With this level of speed and accuracy, the city was able to increase the accuracy of its inventory, improve the speed of its field work, and confidently treat each tree based on highly accurate diameter and location measurements. By having the location of each ash tree confirmed to a submeter or meter-level accuracy, the field crews could precisely inventory, measure, treat, and return to each of its 50,000 public ash trees — in a fraction of the time of the legacy workflow.
The new solution provided, on average, an accuracy that was reliable to within:
“Now with Collector and Arrow, we are able to nearly eliminate the number of errors in the field,” Pilote said.
Tree points and attributes, such as diameter, are transferred in real-time from iPad to PC through ArcGIS Online.
Montreal increased its pesticide efficiency by over 6,000% thanks to a high-accuracy, mobile GIS workflow.

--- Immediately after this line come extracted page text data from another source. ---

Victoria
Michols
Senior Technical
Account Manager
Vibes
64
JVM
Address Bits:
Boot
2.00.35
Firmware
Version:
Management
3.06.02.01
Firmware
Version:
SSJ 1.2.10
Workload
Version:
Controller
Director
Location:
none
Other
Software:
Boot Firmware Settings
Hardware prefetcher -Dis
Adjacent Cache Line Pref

In just a few years, Montreal went from treating 500 trees per year in 2011 to treating a record 32,000 trees per year in 2017. That’s an increase of 6,300%. Today, the city has 13 Arrow 100 receivers in the field. Thanks to the ease of use of technology, the city was able to provide its seasonally changing workforce with easy-to-use, reliable high-accuracy data collection tools.

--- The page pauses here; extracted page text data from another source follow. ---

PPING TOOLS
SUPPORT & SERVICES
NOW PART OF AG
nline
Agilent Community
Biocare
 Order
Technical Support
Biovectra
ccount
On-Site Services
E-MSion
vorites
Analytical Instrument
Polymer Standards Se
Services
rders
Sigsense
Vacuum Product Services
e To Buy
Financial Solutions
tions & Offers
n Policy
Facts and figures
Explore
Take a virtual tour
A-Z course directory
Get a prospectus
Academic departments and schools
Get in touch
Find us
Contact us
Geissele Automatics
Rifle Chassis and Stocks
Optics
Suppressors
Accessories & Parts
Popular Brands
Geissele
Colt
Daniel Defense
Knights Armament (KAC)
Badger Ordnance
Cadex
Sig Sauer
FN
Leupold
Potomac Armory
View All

“The speed from going to a cloud-based solution has let us gain efficiencies in both inspection and treatment,” Pilote said. “It’s very efficient with the tablet and Arrow to take care of every single tree, in its exact location.”

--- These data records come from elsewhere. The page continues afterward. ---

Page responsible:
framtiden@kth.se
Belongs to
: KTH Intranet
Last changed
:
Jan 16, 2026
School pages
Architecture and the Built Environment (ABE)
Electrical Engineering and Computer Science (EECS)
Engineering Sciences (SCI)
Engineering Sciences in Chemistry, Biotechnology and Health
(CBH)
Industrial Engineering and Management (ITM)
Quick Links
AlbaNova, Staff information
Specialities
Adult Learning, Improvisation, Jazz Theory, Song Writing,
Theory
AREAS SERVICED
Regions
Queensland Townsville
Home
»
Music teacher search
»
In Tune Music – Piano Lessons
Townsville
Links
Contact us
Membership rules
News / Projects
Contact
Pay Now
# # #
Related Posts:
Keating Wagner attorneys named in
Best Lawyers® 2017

Trees to be treated are marked with a blue color, for odd years, or green color for even years.
“The treatment is good for two years, so we treat half the trees one year and the other half the other year,” Pilote said.
Meanwhile, a selection of the hardest-hit trees are earmarked to be cut down and reforested with a sustainable, resistant sapling that the insect does not attack.
By comparison, cutting down a tree costs from $1,000 to $5,000 (CAD, or about $750 to $3,900 USD). Treating a tree costs from $150 to $300 (CAD, or about $120 to $230 USD). Treating the trees allows for the city to save not only its iconic look and feel, but also a substantial cost to its annual budget.
Daniel Pilote uses Arrow 100, Collector and iPad to capture ash tree attributes
The city anticipates a complete reforestation will occur within the next two decades. In 2017 alone, 5,000 ash trees were replaced with one of more than 100 sustainable alternative species. The forestry team selectively identifies ash trees for replacement, which ensures a long-term reforestation process that, over the course of decades, will eventually replace all susceptible ash trees with resistant alternatives.
Today, Montreal can treat every ash tree on public land. It has also provided outreach to residents with ash trees on private property, providing resources for treating and/or cutting down and reforesting private trees and getting rid of infected wood.
Within the next 30 years, every ash tree in Montreal will be replaced with a sustainable alternative. The long-term project scope allows the city to sustainably, affordably, and environmentally conscientiously reforest its entire ash-tree inventory. The gradual shift allows for Montreal to reduce the financial cost of cutting down 50,000 ash trees all at once.
For now, the city will continue to fight the emerald ash borer one tree at a time. They are also investing in a tree production plan for replacement species at the municipal nursery, and establishing a long-term protection plan for the complete 200,000 private and public inventory of all remaining Montreal ash trees. They are also re-evaluating the strategy for removing infected wood killed during the fight against the emerald ash borer.
Although the emerald ash borer cannot be eradicated, Pilote is hopeful that an eco-friendly solution may be discovered before the entire reforestation project is completed: “I have hope and faith that this will happen.”